Without the pictures, set down every line of the data exactly.

[Start of section]

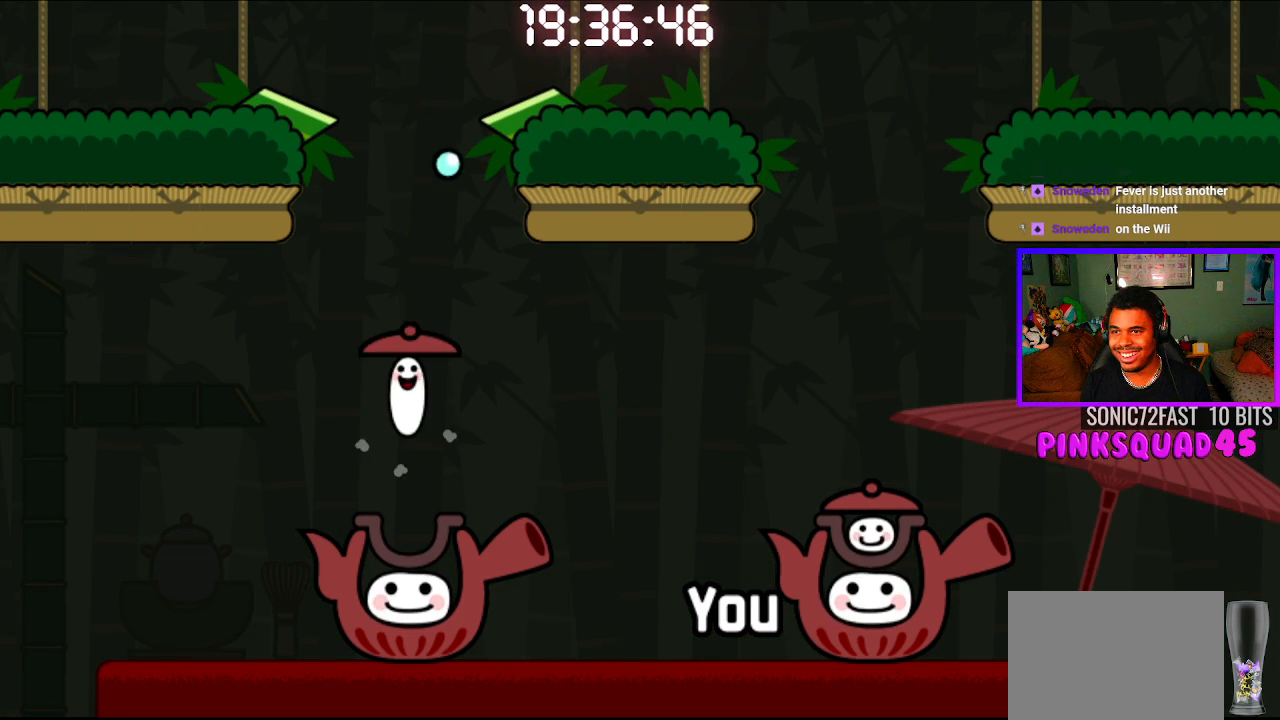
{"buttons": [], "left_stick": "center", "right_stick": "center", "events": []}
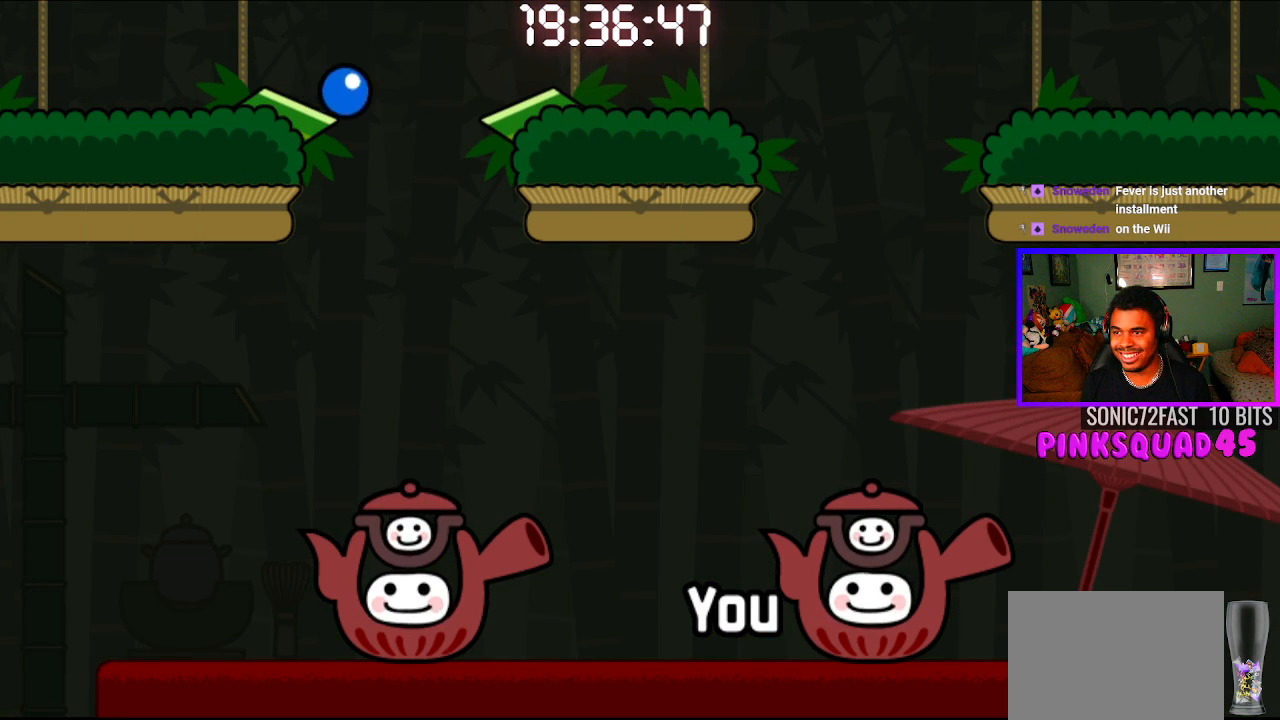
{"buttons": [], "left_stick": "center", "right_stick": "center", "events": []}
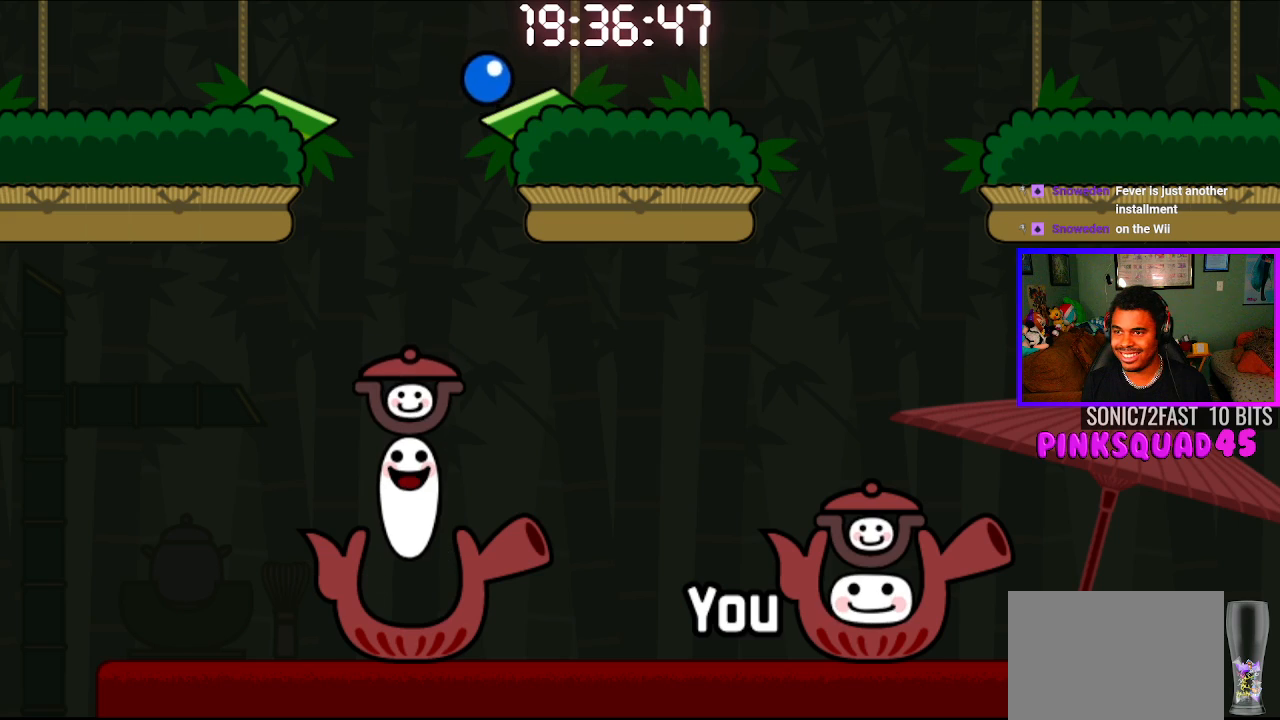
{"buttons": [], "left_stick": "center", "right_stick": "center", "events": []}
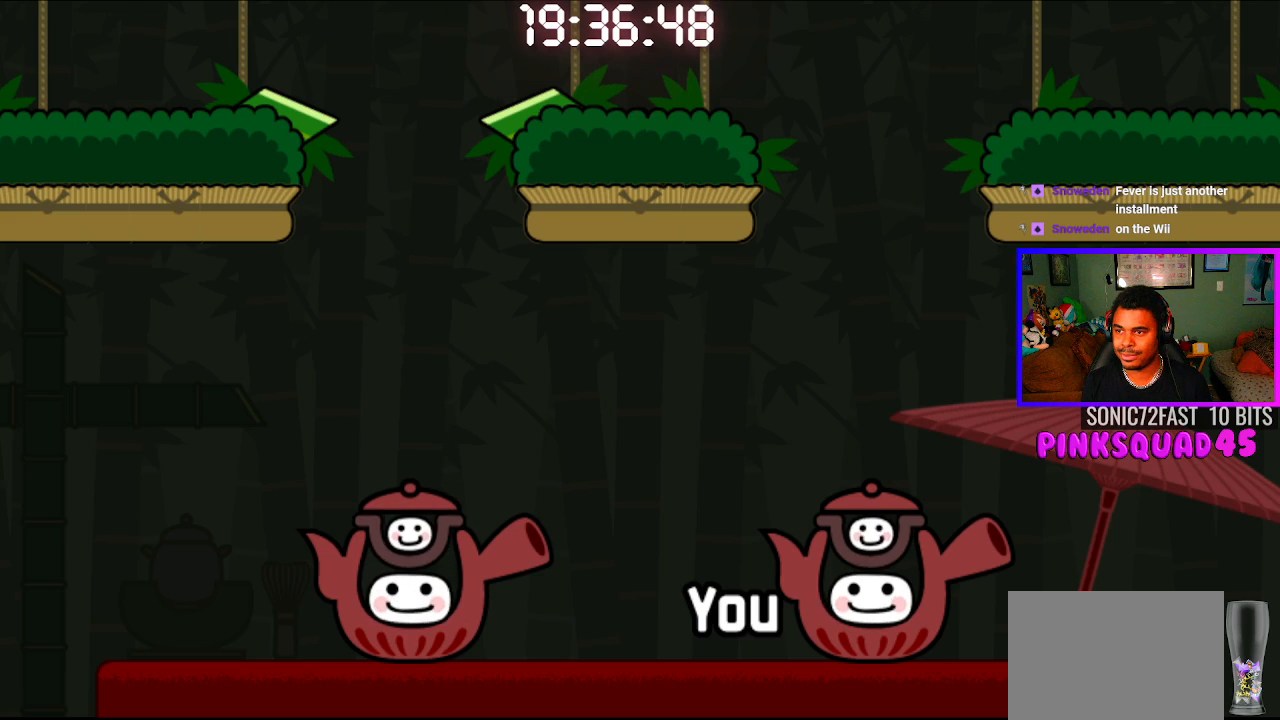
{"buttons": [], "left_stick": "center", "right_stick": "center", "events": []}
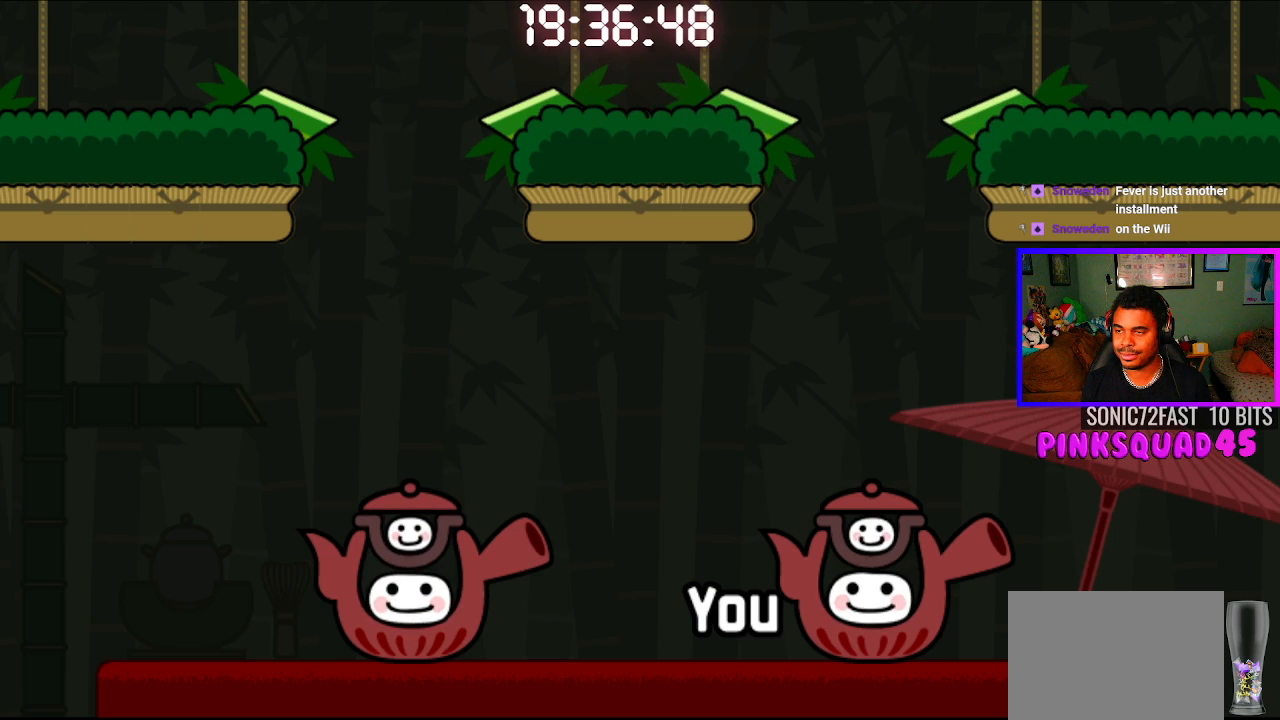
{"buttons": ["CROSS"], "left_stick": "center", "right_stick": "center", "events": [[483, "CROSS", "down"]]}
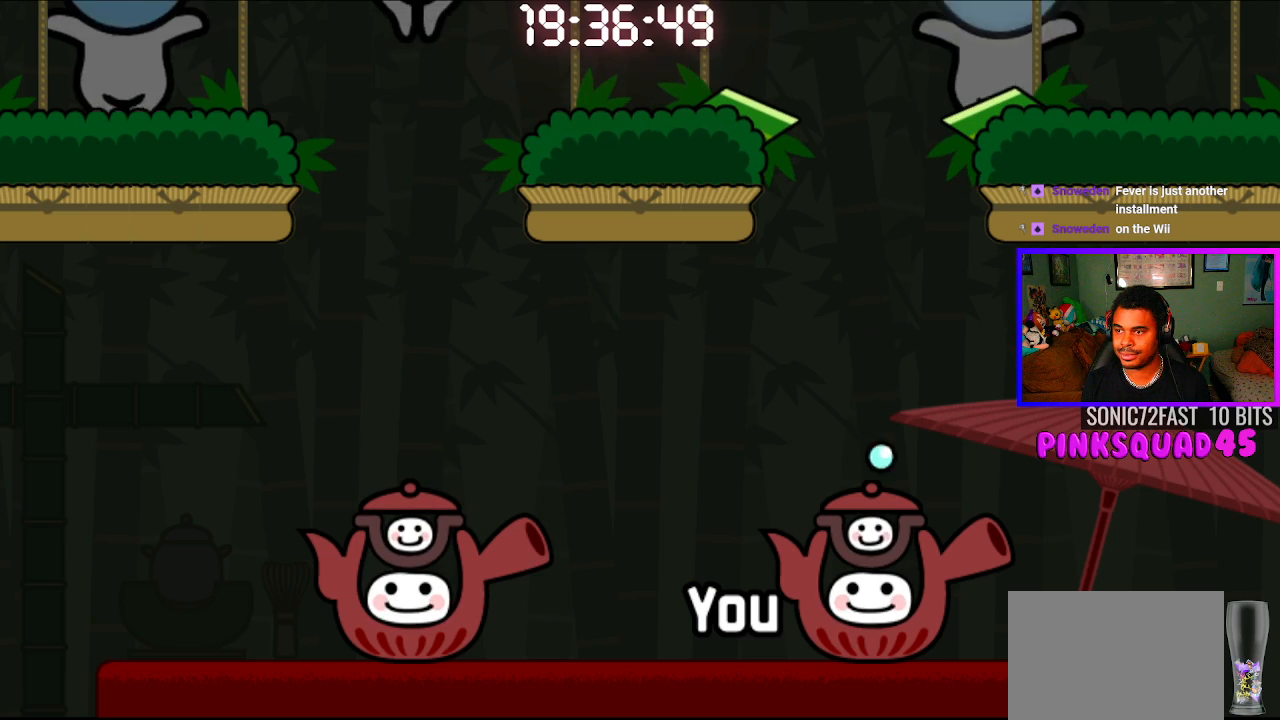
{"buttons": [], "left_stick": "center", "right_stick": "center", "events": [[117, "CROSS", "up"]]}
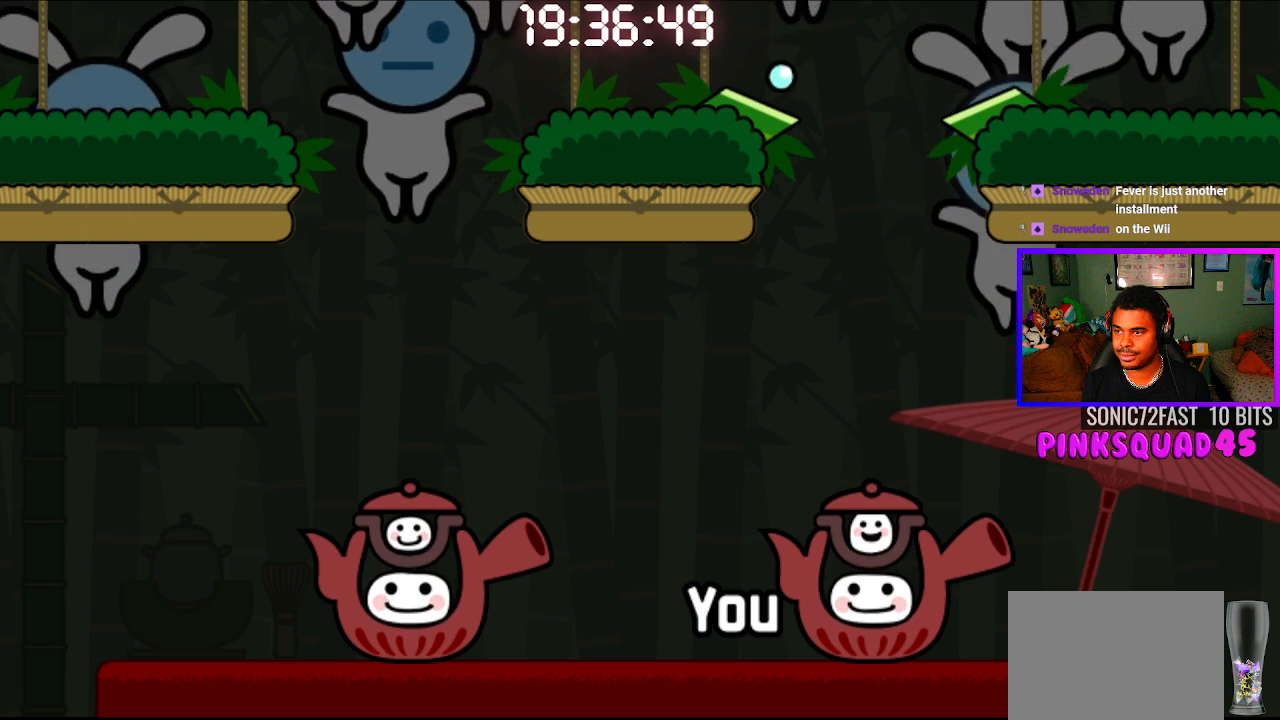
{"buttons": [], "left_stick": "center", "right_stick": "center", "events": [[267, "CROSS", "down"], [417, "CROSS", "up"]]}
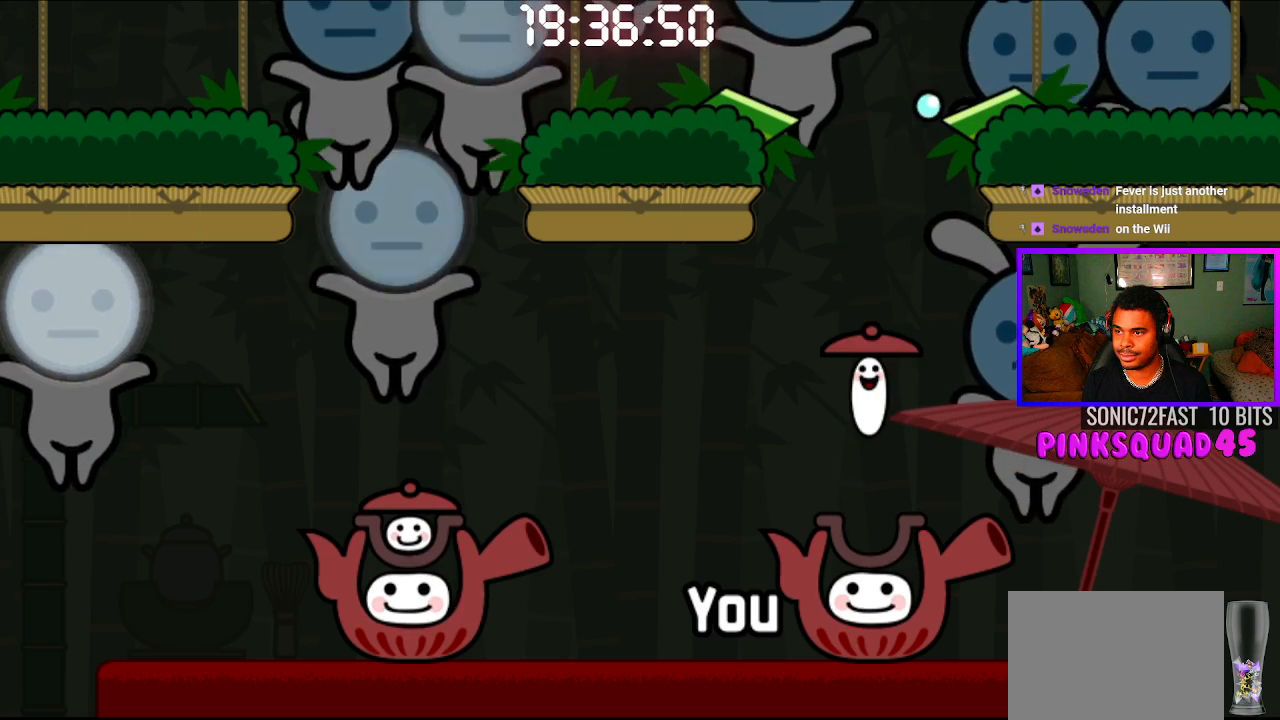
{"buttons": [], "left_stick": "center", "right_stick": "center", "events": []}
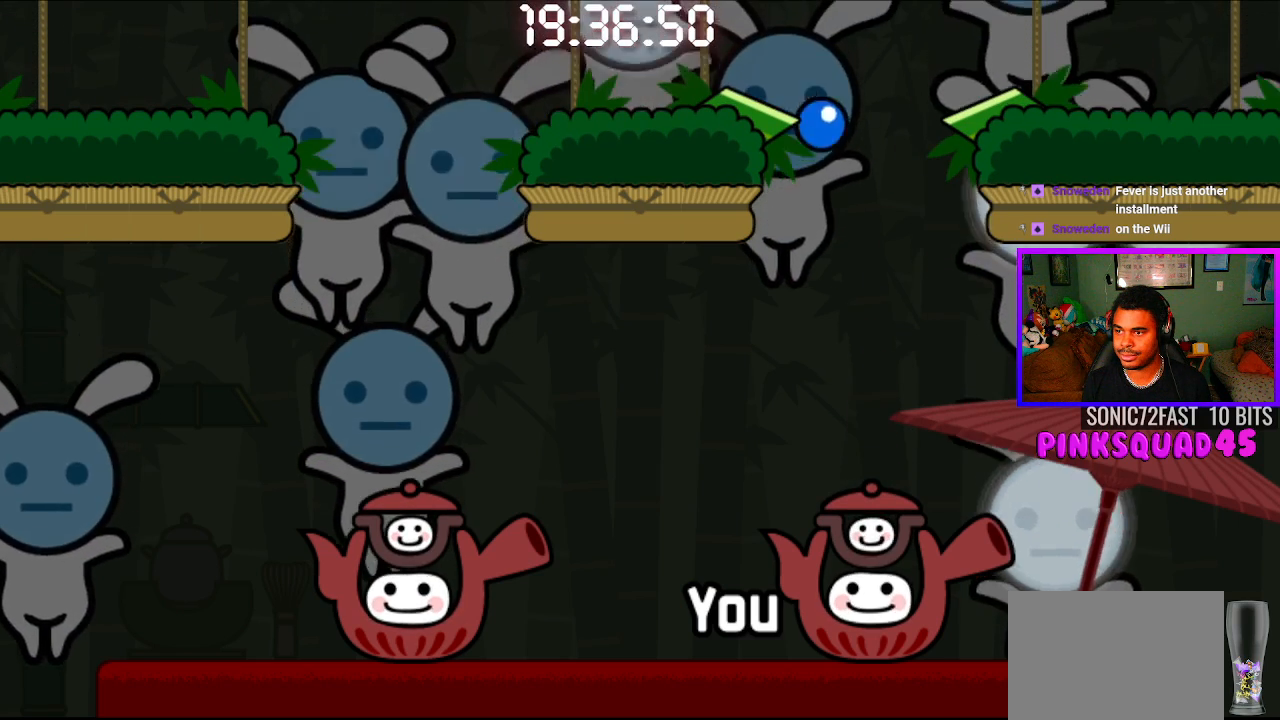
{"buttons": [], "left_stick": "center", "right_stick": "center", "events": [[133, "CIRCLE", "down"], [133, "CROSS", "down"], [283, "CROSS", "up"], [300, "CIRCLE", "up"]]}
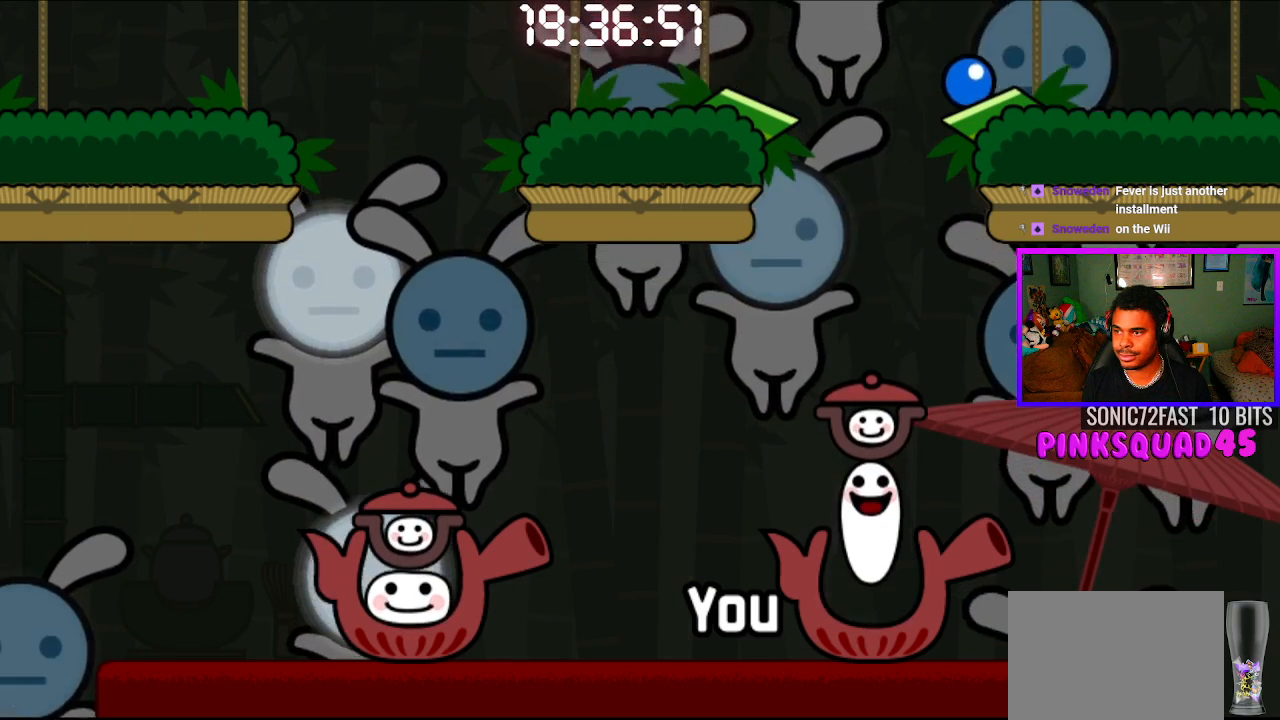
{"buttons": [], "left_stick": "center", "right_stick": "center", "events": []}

[End of section]

● **Written solution**
{"buttons": [], "left_stick": "center", "right_stick": "center", "events": []}
{"buttons": [], "left_stick": "center", "right_stick": "center", "events": []}
{"buttons": [], "left_stick": "center", "right_stick": "center", "events": []}
{"buttons": [], "left_stick": "center", "right_stick": "center", "events": []}
{"buttons": ["CROSS"], "left_stick": "center", "right_stick": "center", "events": [[483, "CROSS", "down"]]}
{"buttons": [], "left_stick": "center", "right_stick": "center", "events": [[117, "CROSS", "up"]]}
{"buttons": [], "left_stick": "center", "right_stick": "center", "events": [[267, "CROSS", "down"], [417, "CROSS", "up"]]}
{"buttons": [], "left_stick": "center", "right_stick": "center", "events": []}
{"buttons": [], "left_stick": "center", "right_stick": "center", "events": [[133, "CIRCLE", "down"], [133, "CROSS", "down"], [283, "CROSS", "up"], [300, "CIRCLE", "up"]]}
{"buttons": [], "left_stick": "center", "right_stick": "center", "events": []}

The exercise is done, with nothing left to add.